Vimos que o medo é uma emoção que acompanhou sempre o homem e interferiu em sua conduta tanto no sentido bom quanto também nas inclinações ruins. O medo exagerado é uma doença e precisa ser tratado pois, o medroso, ou fobico, é uma pessoa em constante estado de stress e sofrimento. Seu julgamento da realidade está sempre prejudicado e sua evolução na vida está truncada.
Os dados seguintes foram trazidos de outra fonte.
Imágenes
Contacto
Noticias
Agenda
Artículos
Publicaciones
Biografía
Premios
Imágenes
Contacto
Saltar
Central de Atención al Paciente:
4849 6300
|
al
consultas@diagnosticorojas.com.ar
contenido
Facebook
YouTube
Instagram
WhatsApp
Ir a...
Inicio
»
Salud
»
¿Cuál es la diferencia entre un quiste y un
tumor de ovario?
Indicações Bibliográficas dos textos TIMIDEZ e MEDO

"A Negação da Morte", Ernest Becker, Nova Fronteira, 1976.
Neste livro, o autor escreve sobre a luta e o medo da Morte, condição intrínseca do humano. O tema é dissertado no combate a esse medo, centrando-se no Heroísmo como ato narcisico. Faz uma revisão critica de teorias psicológicas e psicanalítica e as interage utilizando dos teóricos Freud, Kierkegarrd e Otto Rank. Discute ainda a interligação da psicologia com o conhecimento mítico-religioso.
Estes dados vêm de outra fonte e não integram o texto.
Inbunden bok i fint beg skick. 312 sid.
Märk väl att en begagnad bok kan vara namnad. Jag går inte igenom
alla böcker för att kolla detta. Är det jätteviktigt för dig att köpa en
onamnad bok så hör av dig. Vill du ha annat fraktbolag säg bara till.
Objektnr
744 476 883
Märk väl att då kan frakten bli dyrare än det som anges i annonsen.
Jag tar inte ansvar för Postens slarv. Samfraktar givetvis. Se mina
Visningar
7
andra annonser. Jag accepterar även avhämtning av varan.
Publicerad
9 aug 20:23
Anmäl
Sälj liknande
"Ano 1000, ano 2000: na pista de nossos medos", Georges Duby, Editora Unesp, 1998.
O autor faz uma revisão histórico e social da Idade Média, em relação aos ao Medos contemporâneos. Feito em cinco capítulos onde fala da Miséria, Medo do Outro, das Epidemias, da Violência e do Além.

"O Medo à Liberdade", Erich Fromm, Zahar Editores, 1978.
O autor faz uma revisão critica do medo da liberdade traçando um painel do Capitalismo desde do Renascimento até a modernidade.

"Quatro Gigantes da Alma", Mira y Lopez, José Olímpio Editora, 1988.
O Prof. Mira y Lopes, numa análise corajosa e desassombrada. Nos fornece um livro essencialmente prático. Numa linguagem pitoresca nos fala dos quatros Gigantes da alma: O Medo; A Ira; O Amor; e O Dever.